When I train this assistant and talk to it, here's what happens when the user says I had that yesterday:

Our NLU model takes a best guess and predicts that "I had that yesterday" belongs to the intent 'search_restaurant'.
Because we have e2e training stories, our dialogue policy can also look directly at the user text to predict the next action.
The dialogue policy has decided that in this case, the predicted intent isn't useful information, and ignores it. It correctly predicts the next action (to suggest another cuisine) by looking directly at the user text.

The way this happens in practice is that the dialogue policy makes two predictions, one using only the intent and one using only the text, and chooses the one with higher confidence. Note that this is just one heuristic for choosing when to use the e2e prediction, and we're researching other approaches as well.

Contextual NLU

We're often asked if Rasa's NLU can be made contextual. That is, can the context of the conversation affect the intents and entities we predict?

If you want your NLU module to take context into account, you have to somehow include context into your NLU training data, or in a more brute-force approach you can implement some heuristics into a custom NLU component that overrides intents in certain cases.

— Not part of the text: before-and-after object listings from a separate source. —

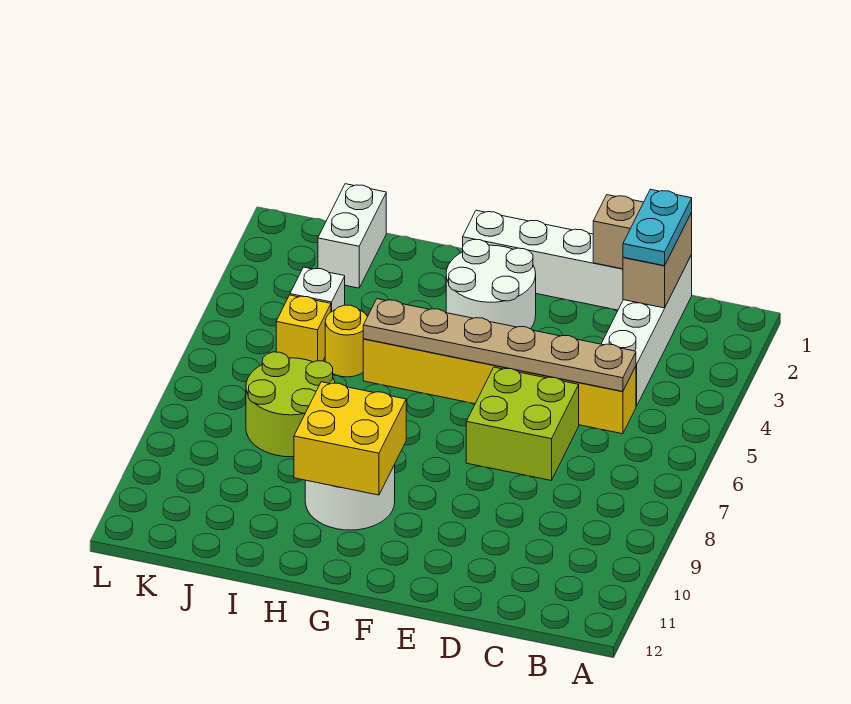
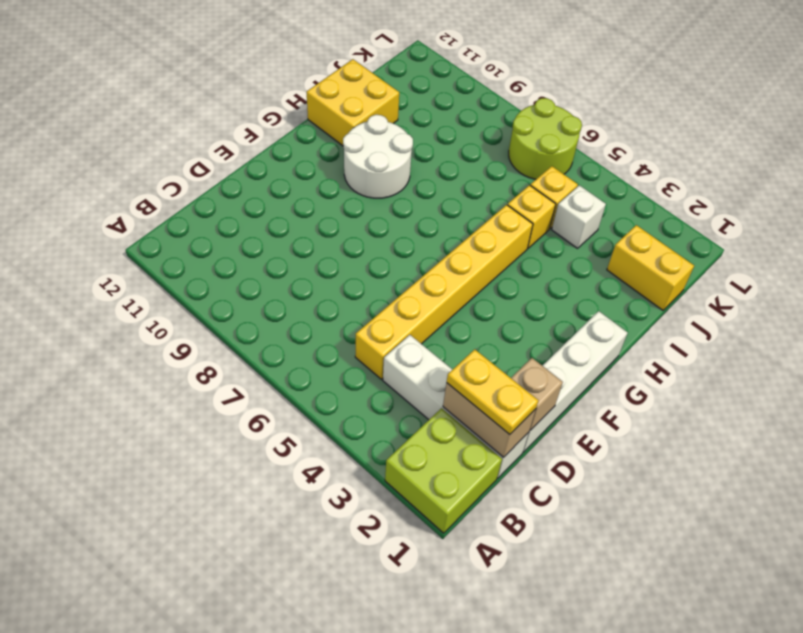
cyan plate C1:C2 level 3 -> yellow plate C1:C2 level 3
tan plate C5:H5 level 2 -> none
lime brick D6:E7 level 1 -> lime brick A1:B2 level 1
white round brick F2:G3 level 1 -> none
yellow brick G9:H10 level 2 -> yellow brick H11:I12 level 1
yellow round brick I5 level 1 -> yellow brick I5 level 1
lime round brick I7:J8 level 1 -> lime round brick K6:L7 level 1
white brick J1:J2 level 1 -> yellow brick J1:J2 level 1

End-to-end learning merges NLU and dialogue management into a single model, which is a cleaner and more robust solution to achieving contextual NLU.

If we want to contextually interpret "I had that yesterday" to mean "no" in this specific context, Rasa can now do that by correctly predicting the next action, without having to worry at all about what the correct intent label is for that message.

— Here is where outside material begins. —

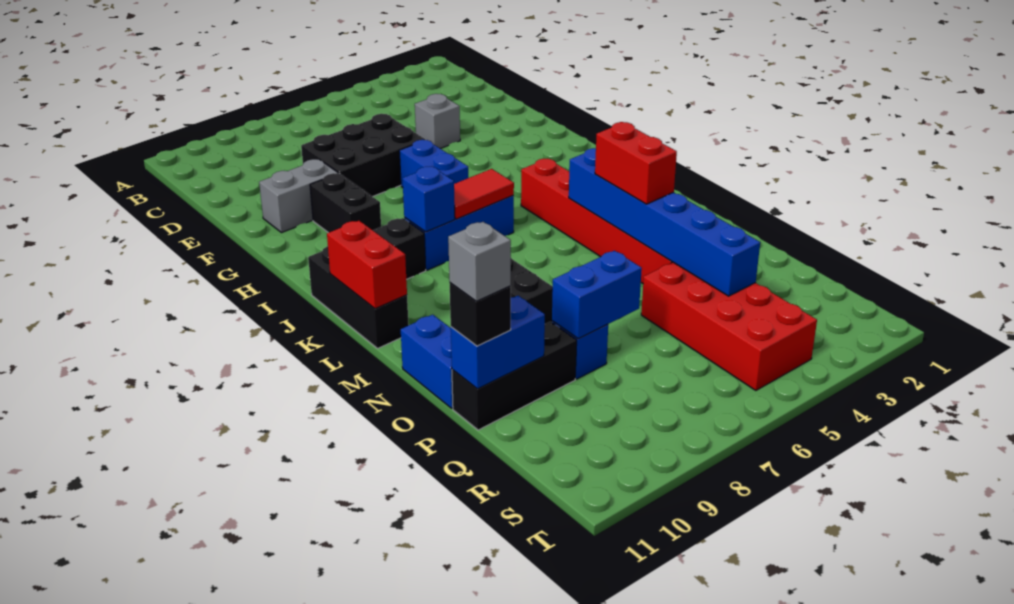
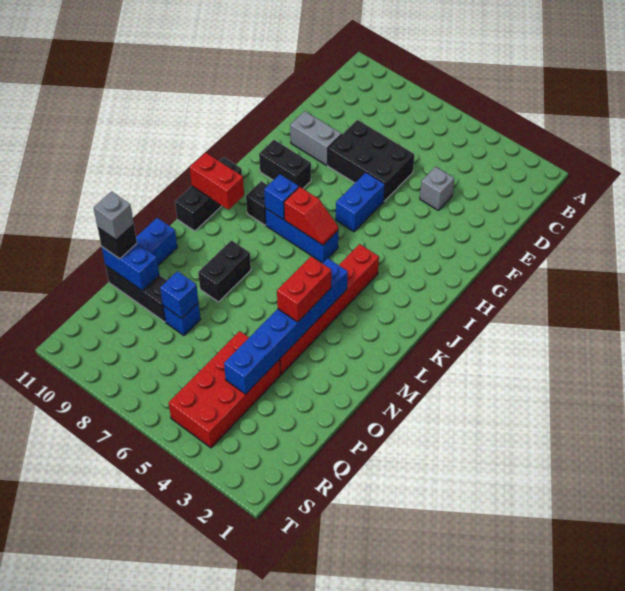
black brick G9:H9 level 1 -> black brick H9:H10 level 1
red tile J6:J7 level 2 -> red slope J6:J7 level 2 top 7
red brick K11:L11 level 2 -> red brick K10:K11 level 2
blue brick P7:P8 level 2 -> blue brick P8 level 2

This means we are moving away from the paradigm that every message neatly fits into one intent, and that is a good thing.

Fully end-to-end assistants

What about getting rid of intents completely? In Rasa 2.2 you can also train fully end-to-end. This means that instead of predicting the name of the action your assistant has to execute (e.g. utter_greet ), your training data directly includes the text of the response ("hi!"). Notice in the story below the intent and action keys are both absent.

version: "2.0"

stories:
- story: end to end happy path
  steps:
  - user: "hi"
  - bot: "hi!"
  - user: "I'm looking for a restaurant"
  - bot: "how about Chinese food?"
  - user: "sure"
  - bot: "here's what I found ..."

This is powerful; it means you can train a Rasa model on a set of human-human dialogues, without having to first invent intent and action names and annotating conversations with them. I'm not suggesting right now that you build an assistant this way, but there's huge potential here that we're just starting to explore.

What's next

As of the 2.2 release of Rasa Open Source, end-to-end learning is an experimental feature. We don't have full support yet across all Rasa features, like interactive learning, or Rasa X.

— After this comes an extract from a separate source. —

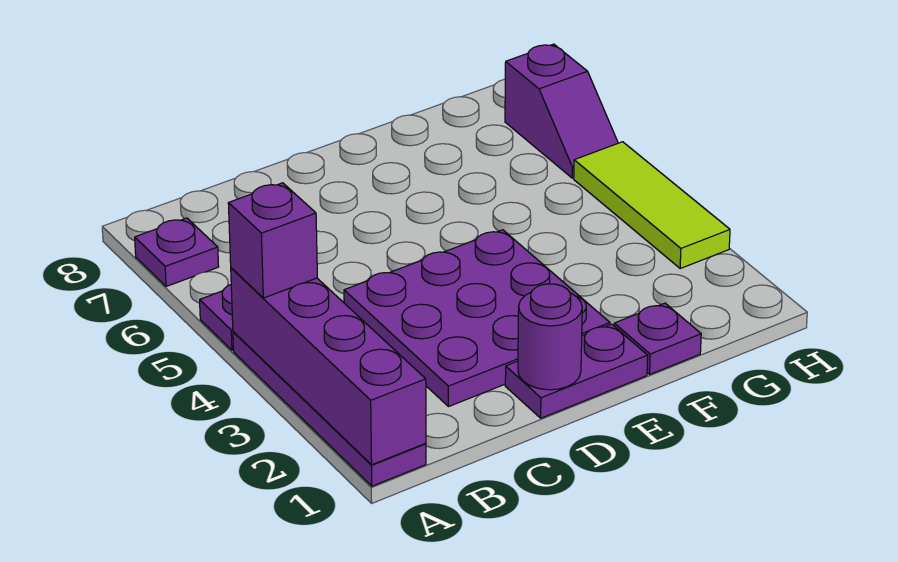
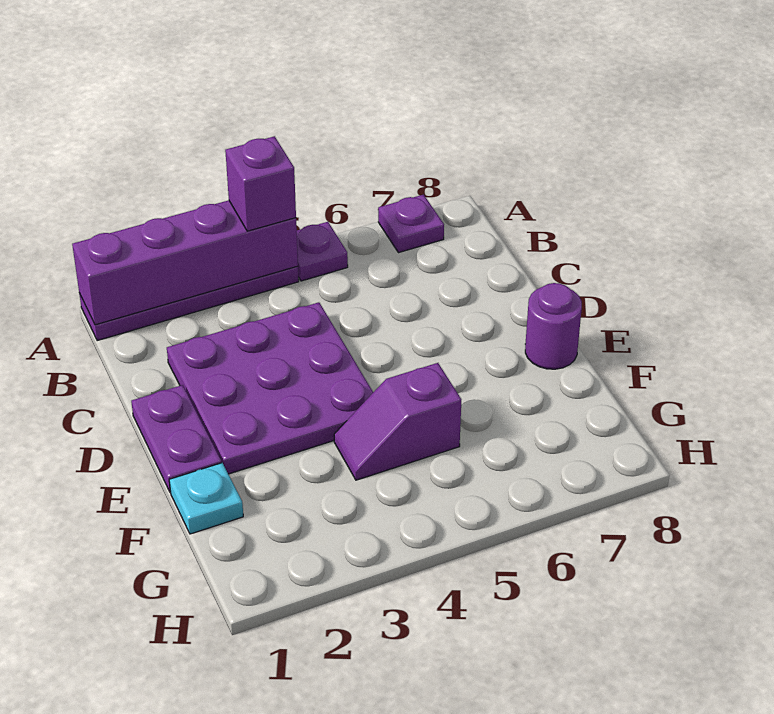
purple round brick D1 level 2 -> purple round brick E8 level 1
purple plate F1 level 1 -> cyan plate F1 level 1
lime tile H3:H5 level 1 -> none
purple slope H6:H7 level 1 top 7 -> purple slope F4:F5 level 1 top 5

For now, think of end-to-end learning as a feature for teams who want to push the limits of what Rasa can do. Please leave your feedback in this forum thread. As we learn about how to best use end-to-end in production systems, we'll build more tooling, provide more examples and docs, and turn this into a feature everyone can benefit from.

In late 2019 I predicted that "by the end of 2020 the advanced teams will have moved away from using intents". We've delivered on a major piece of the puzzle towards making that happen. I believe that in 2021 we will turn end-to-end from an experimental feature into something all conversational teams can run in production.